What to produce: Reproduce verbatim every line of the items below, from the line containing "Row 1 (10:40)" through the line containing "Which series has", with both of those lines included.

Data for this task:
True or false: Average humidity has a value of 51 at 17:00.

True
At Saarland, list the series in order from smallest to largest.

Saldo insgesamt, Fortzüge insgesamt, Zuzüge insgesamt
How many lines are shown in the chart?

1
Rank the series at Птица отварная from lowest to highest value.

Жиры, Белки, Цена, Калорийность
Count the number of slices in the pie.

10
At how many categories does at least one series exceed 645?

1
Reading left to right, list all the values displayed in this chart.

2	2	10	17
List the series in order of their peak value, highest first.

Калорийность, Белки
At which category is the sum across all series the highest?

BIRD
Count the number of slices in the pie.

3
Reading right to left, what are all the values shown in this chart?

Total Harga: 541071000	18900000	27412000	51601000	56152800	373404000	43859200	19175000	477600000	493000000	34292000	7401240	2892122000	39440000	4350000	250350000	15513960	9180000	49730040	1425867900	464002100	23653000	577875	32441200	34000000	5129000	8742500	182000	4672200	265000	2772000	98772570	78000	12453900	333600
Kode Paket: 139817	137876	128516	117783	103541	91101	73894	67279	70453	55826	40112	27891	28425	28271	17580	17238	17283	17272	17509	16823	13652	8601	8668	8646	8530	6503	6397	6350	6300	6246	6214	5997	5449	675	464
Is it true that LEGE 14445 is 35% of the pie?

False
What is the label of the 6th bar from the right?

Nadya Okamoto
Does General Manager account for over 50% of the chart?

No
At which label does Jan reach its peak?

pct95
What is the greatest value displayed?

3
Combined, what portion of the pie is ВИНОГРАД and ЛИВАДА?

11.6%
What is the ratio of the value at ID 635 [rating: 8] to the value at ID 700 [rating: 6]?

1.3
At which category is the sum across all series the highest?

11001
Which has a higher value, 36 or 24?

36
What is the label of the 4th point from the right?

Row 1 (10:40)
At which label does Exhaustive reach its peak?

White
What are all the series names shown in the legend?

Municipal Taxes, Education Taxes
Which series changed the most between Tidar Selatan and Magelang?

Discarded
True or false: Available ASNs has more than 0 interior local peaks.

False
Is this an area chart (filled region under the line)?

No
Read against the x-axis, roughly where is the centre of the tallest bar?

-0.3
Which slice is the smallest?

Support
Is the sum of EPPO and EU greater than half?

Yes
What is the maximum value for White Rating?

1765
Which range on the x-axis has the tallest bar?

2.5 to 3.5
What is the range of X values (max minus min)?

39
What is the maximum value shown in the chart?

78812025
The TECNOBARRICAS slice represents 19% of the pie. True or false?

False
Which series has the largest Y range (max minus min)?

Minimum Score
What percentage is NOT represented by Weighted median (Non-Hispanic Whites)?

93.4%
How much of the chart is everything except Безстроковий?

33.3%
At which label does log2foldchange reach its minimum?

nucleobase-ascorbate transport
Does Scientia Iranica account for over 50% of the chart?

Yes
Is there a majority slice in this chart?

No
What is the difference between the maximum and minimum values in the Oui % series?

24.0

Answer box:
Row 1 (10:40)
At which label does Exhaustive reach its peak?

White
What are all the series names shown in the legend?

Municipal Taxes, Education Taxes
Which series changed the most between Tidar Selatan and Magelang?

Discarded
True or false: Available ASNs has more than 0 interior local peaks.

False
Is this an area chart (filled region under the line)?

No
Read against the x-axis, roughly where is the centre of the tallest bar?

-0.3
Which slice is the smallest?

Support
Is the sum of EPPO and EU greater than half?

Yes
What is the maximum value for White Rating?

1765
Which range on the x-axis has the tallest bar?

2.5 to 3.5
What is the range of X values (max minus min)?

39
What is the maximum value shown in the chart?

78812025
The TECNOBARRICAS slice represents 19% of the pie. True or false?

False
Which series has the largest Y range (max minus min)?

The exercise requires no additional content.